Lost in the shuffle of the greatest Super Bowl ever played, capped by the biggest comeback in the game’s history, was the startling number of records broken throughout the course of the contest.

Some of them you already know — like the aforementioned 25-point comeback and Tom Brady’s unprecedented seventh appearance — but the New England Patriots and Atlanta Falcons combined to set or match 31 records in the Super Bowl, including a whopping eight broken by Brady alone.

The four-time Super Bowl MVP set single-game Super Bowl records for completions (43), passes (62), passing yards (466) and career marks for appearances (7), completions (207), passes (309), passing yards (2,071) and touchdown passes (15). Brady also tying the record for Super Bowl victories, equaling former Dallas Cowboys and San Francisco 49ers defensive end Charles Haley’s total of five rings.

Bill Belichick set head coaching records for Super Bowl appearances (7) and victories (5).
Patriots running back James White, who Brady said was deserving of the MVP trophy, set Super Bowl records for receptions (14) and individual points scored (20), while matching the standards for most touchdowns (3) and most successful two-point conversions (1, along with teammate Danny Amendola).

As a team, the Pats broke Super Bowl records for biggest comeback (25) and most appearances (9), first downs (37), first downs passing (26), passing yards (422), offensive plays (93), passes (63), completions (43), and — because this was the first overtime in Super Bowl history — most points in an OT (6).
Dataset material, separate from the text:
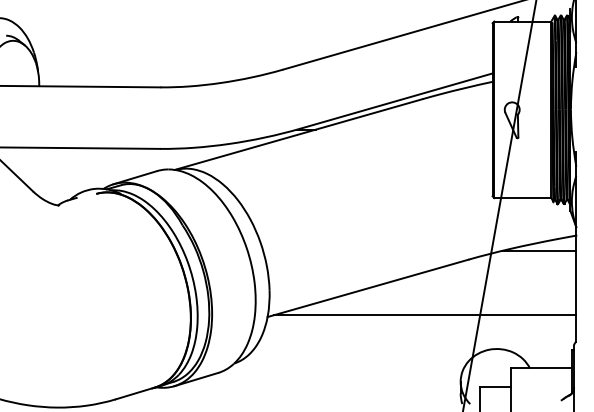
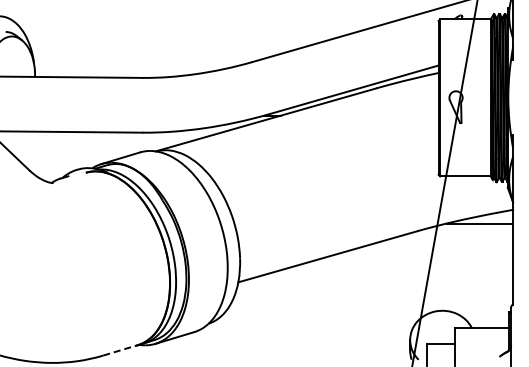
line: (425, 314) -> (378, 280), removed
line: (136, 393) -> (121, 350), solid -> dashed

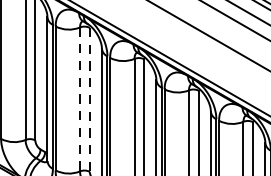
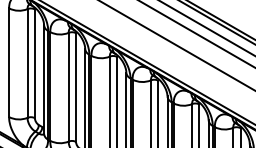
line: (79, 99) -> (68, 87), dashed -> solid
line: (90, 101) -> (76, 88), dashed -> solid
They also matched records for most two-point conversions (2) and first downs by penalty (4).


The Patriots and Falcons combined to set Super Bowl records for first downs (54), first downs passing (39) and passing yards (682) in addition to matching the most two-point conversions in a game (2).

Individually, the Falcons equaled just one record on the evening — defensive tackle Grady Jarrett’s three sacks tied the standard previously shared by Darnell Dockett, Kony Ealy and Reggie White.



Probably the most ridiculous of all these records is Brady’s 2,071 career passing yards — almost a thousand more than the next-highest total (Kurt Warner’s 1,156) and more than four-time Super Bowl champion Terry Bradshaw threw for in eight of his 14 NFL seasons. What a game. What a career.